The EU’s Digital Markets Act (DMA) came into force in May 2023 targeting big tech companies including Alphabet, Apple, Amazon, Google, Bytedance, Meta and Microsoft. The European Commission has designated Apple as gatekeeper for several core platform services, including operating systems (iOS and iPadOS), messaging platform (iMessage) and intermediation (App Store). The EU has now accused Apple of violating the DMA due to its anti-driving policies towards app developers.
Third-party iOS app store AltStore PAL
According to the European Commission’s press release, “Apple does not fully enable guidance,” which prevents developers from reaching iOS customers outside of the App Store. The EU is calling on Apple to allow developers to direct consumers to alternative markets outside the App Store without additional taxes.
We are concerned that Apple has designed its new business model to discourage app developers and end users from taking advantage of the opportunities DMA presents to them. The DMA’s letter is clear: gatekeepers must allow alternative app stores to establish themselves on their platforms; and that consumers are fully informed about the offers available to them. So that they can freely choose where to get their apps from and under what conditions. – Margrethe Vestager (European Commissioner for Competition)
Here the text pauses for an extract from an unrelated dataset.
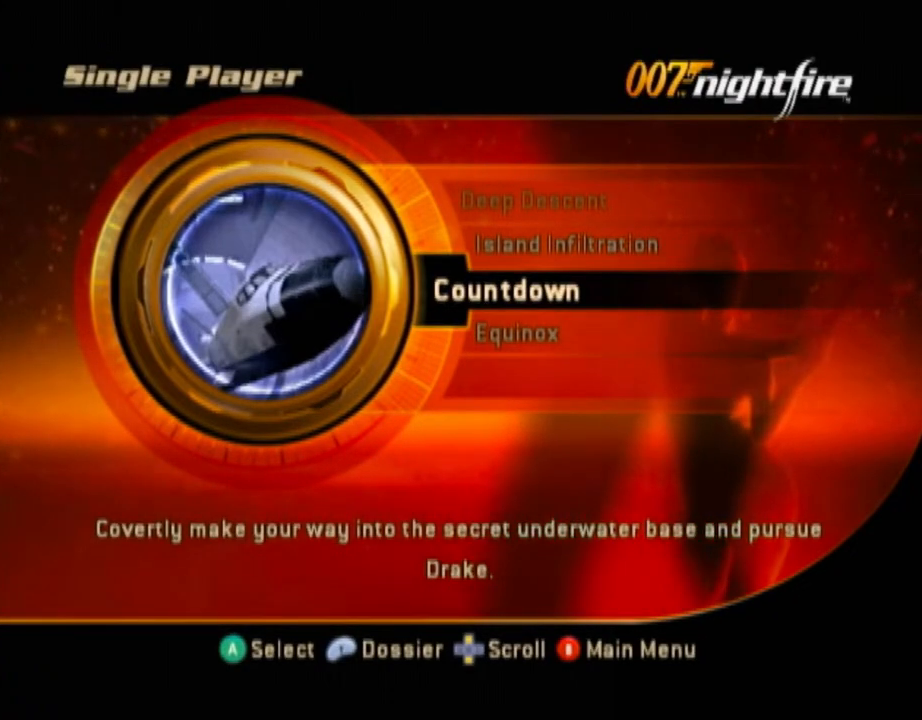
{"buttons": ["R1"], "left_stick": "center", "right_stick": "center", "events": [[33, "R1", "down"], [217, "R1", "up"], [300, "R1", "down"]]}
Apple opened iOS and iPadOS to third-party stores in the EU earlier this year, but Cupertino still charges developers a core technology fee of €0.50 per download for apps that receive over 1 million downloads and an additional 3% fee for using Apple’s payment processor.
Apple has until March 2025 to comply with the DMA. Failure to do so will result in a 10% fine on Apple’s global revenue, which would amount to $38 billion (€35.4 billion). Repeated violations will increase the fine up to 20% of global revenue.